Section 140A came into effect on Jan 1, 2009, specifically addressing transfer pricing issues. The section requires taxpayers to determine and apply the arm’s length price on controlled transactions. The director-general is allowed to make an adjustment to reflect the arm’s length price, or interest rate, for that transaction by substituting or imputing the price or interest, as the case may be; and to disallow considerations for controlled financial assistance that is deemed excessive in respect of a person’s fixed capital.
A share acquisition merger that involves transferring of inherent liabilities via debt assignment by the seller in a target company to the acquiring company may warrant non-deductibility of the interest expense if it is akin to a debt push-down structure. This would not have happened in an asset acquisition situation where the buyer avoids undertaking any contingent risks associated with the target company, be it legal, commercial, operational or taxation-related risks.
Asset acquisitions between related parties are subject to rules relating to disposals that are subject to controls as provided for in paragraphs 38 to 40 of Schedule 3 of the ITA. This is to address the possibility that a disposal price can be manipulated.
The limitations on deductibility of interest on borrowings are as follows:
• Under the single-tier dividend system introduced in 2008, dividends will be treated as tax-exempt income and interest on borrowings used to finance acquisition of shares in companies will be disregarded or not available for deduction. Any strategies to push debt down to operating company levels and innovative finance instruments, including offshore finance structures, will be scrutinised thoroughly for eligibility of interest deduction against the related sources of income.
• BEPS Action Plan 4 addresses the use of related-party and third-party’s debt to achieve excessive interest deductions or to finance the production of exempt or deferred income and other financial payments that are economically equivalent to interest payments.

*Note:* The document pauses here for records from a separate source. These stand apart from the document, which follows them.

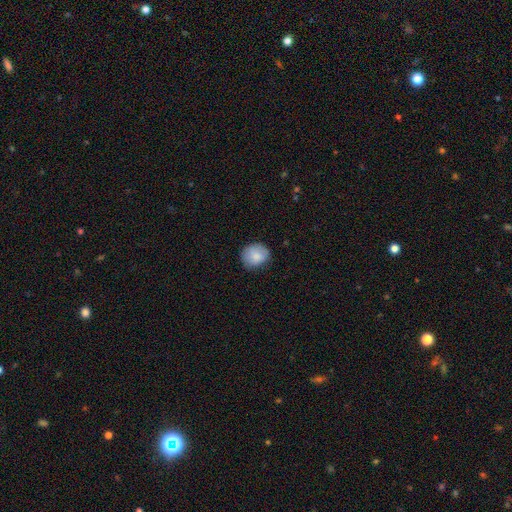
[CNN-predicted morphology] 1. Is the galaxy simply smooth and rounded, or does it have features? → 83% smooth, 9% featured or disk, 7% star or artifact.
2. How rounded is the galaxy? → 73% round, 26% in between, 1% cigar-shaped.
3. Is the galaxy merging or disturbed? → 77% none, 18% minor disturbance, 4% major disturbance, 1% merger.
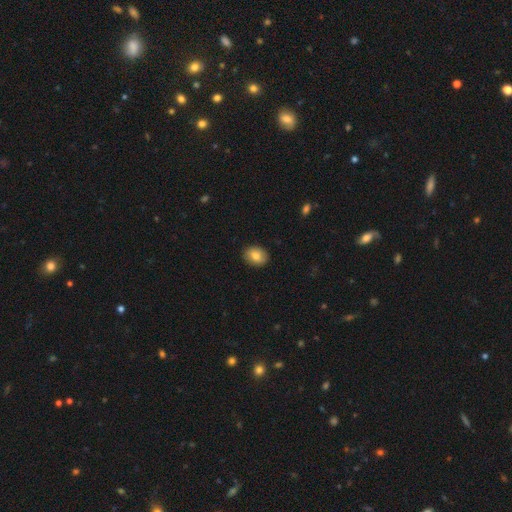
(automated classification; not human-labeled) Smooth or featured? Predicted: smooth (p=0.82). How rounded? Predicted: in between (p=0.63). Merging? Predicted: none (p=0.89).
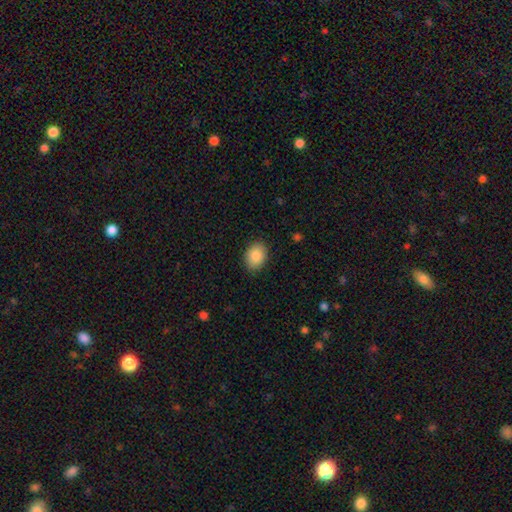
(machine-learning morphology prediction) Smooth or featured?
  - smooth: 87% *
  - star or artifact: 7%
  - featured or disk: 6%
How rounded?
  - in between: 77% *
  - round: 22%
  - cigar-shaped: 1%
Merging?
  - none: 87% *
  - minor disturbance: 10%
  - major disturbance: 2%
  - merger: 1%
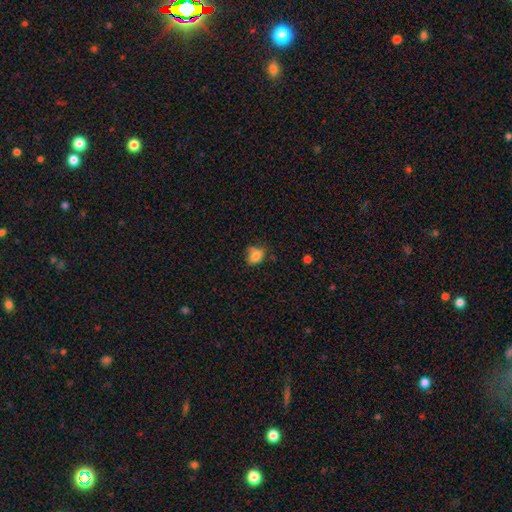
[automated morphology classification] Smooth or featured?
  - smooth: 79% *
  - star or artifact: 10%
  - featured or disk: 10%
How rounded?
  - in between: 63% *
  - round: 35%
  - cigar-shaped: 1%
Merging?
  - none: 50% *
  - minor disturbance: 33%
  - major disturbance: 12%
  - merger: 5%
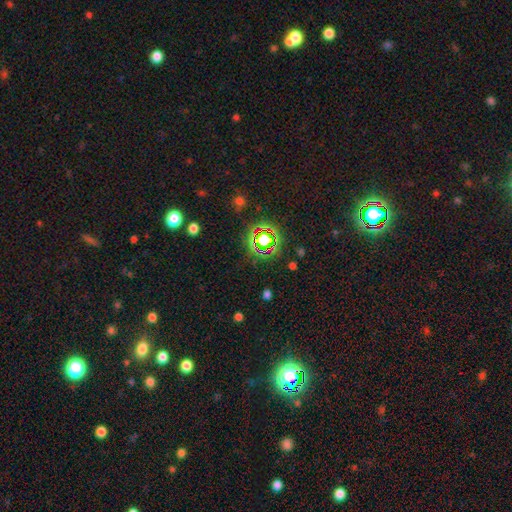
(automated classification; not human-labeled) This is likely a star or artifact rather than a galaxy (76%).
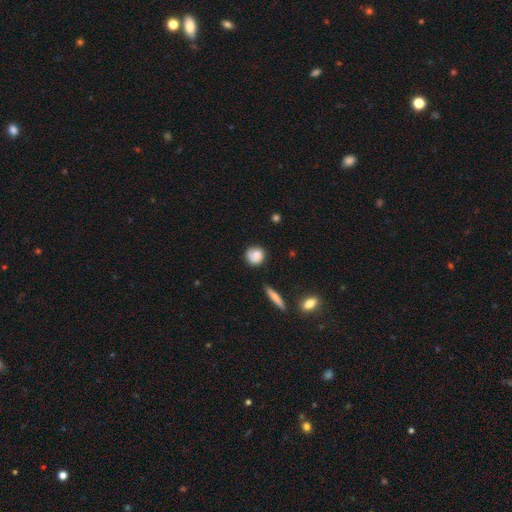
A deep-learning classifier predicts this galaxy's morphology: Smooth or featured: smooth — 75% (featured or disk — 16%)
How rounded: round — 83% (in between — 15%)
Merging: none — 68% (minor disturbance — 22%)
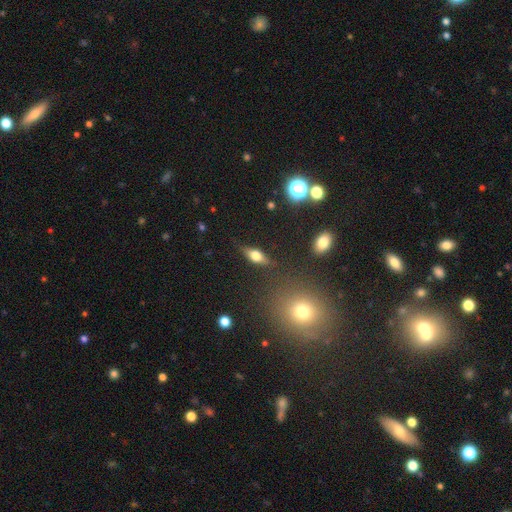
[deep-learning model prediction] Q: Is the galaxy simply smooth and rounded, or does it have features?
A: smooth — 52%.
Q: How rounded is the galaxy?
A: in between — 66%.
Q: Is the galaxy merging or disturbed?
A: none — 81%.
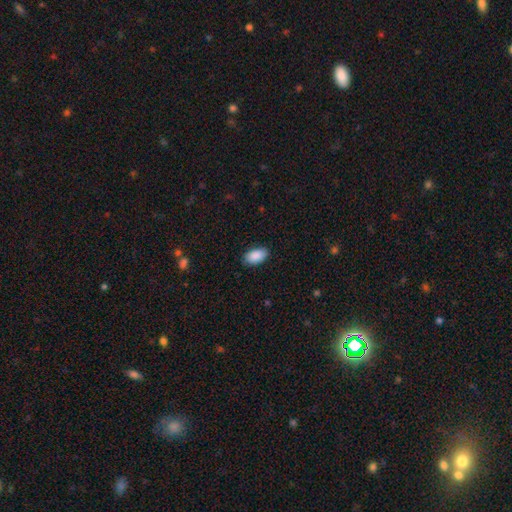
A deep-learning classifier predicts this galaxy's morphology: This is clearly a smooth galaxy (90%). How rounded: clearly in between (94%). Merging: clearly none (86%).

• Earnings Stripping Rules (ESR), which will come into force on Jan 1, 2019, can be used to limit the excessive interest expenses claimed as deductions by companies. The amount of interest to be restricted is ascertained by a ratio to be determined, ranging from 10% to 30% of the company’s profit before tax using either earnings before interest and taxes (Ebit) or earnings before interest, taxes, depreciation and amortisation (Ebitda). Interest in excess of the prescribed ratio will not be deductible in the year it is incurred.
Manipulation of withholding tax using a related Malaysian incorporated company in Labuan as a conduit for payments made to a non-resident person, which otherwise would have been paid directly to the non-resident person and subject to withholding tax, is considered as an avoidance act.
In addition to the above, there are other industry-specific rules that the relevant companies should familiarise themselves with when undertaking M&A to stay on the right side of the law. Finally, all companies must stay abreast of amendments to tax legislation and ensure voluntary compliance.